The current Champions League structure disproportionately benefits elite clubs, exacerbating financial disparities within the sport. Seven of the top eight clubs in the 2024-25 'Money League,' compiled by the Swiss Ramble, are among the highest revenue earners. Notably, five of these dominant clubs compete in the English Premier League, highlighting a significant financial concentration.
UEFA's revenue distribution model, comprising participation fees, prize money, and the 'value pillar,' is designed to reinforce this trend. The 'value pillar,' in particular, a payout based on market value and historical performance coefficients, significantly boosts the earnings of established European giants. This system creates a 'virtuous cycle,' where existing wealth facilitates greater future earnings.
While all 36 participating clubs receive a base participation fee of €18.6 million, prize money is awarded for wins, draws, and final league standings. Arsenal, for instance, earned €40.6 million in prize money alone due to a perfect league phase record. However, even this impressive sum ranks them fourth in total estimated revenue, demonstrating the overwhelming impact of the value pillar.

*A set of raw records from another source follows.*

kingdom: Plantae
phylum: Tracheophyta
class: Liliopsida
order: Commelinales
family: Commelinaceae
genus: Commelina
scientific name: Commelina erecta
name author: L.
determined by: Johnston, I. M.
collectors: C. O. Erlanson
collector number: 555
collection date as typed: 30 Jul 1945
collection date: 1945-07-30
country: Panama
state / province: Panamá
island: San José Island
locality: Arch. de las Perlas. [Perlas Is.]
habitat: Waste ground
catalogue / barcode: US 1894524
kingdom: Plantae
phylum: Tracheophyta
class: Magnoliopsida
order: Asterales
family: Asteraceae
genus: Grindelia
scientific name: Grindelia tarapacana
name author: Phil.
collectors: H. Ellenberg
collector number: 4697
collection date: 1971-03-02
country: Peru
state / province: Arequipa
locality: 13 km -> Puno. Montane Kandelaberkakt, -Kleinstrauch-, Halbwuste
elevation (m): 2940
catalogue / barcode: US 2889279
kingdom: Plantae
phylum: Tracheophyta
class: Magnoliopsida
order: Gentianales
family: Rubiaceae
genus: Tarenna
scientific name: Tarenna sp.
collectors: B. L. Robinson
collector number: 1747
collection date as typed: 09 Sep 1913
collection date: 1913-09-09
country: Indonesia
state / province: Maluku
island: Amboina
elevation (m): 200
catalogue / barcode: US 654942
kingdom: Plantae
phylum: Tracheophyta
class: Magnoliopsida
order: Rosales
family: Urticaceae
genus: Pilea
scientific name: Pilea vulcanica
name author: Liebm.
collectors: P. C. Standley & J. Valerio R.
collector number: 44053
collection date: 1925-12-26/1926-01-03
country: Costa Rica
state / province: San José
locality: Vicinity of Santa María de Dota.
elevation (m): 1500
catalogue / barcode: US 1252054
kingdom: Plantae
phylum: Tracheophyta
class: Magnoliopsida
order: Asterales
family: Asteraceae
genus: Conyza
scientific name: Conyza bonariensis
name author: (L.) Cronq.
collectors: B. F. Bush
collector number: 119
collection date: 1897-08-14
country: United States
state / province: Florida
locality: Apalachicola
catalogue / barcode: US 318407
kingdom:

Manchester City is projected to receive the largest payout, estimated at €45.4 million, followed by Paris Saint-Germain, Bayern Munich, Liverpool, Real Madrid, Chelsea, and Arsenal. Conversely, smaller market clubs like Slavia Prague and Kairat Almaty received substantially less, with some earning under €10 million from the value pillar alone. This disparity underscores how the system is engineered to favor established aristocracy in European football.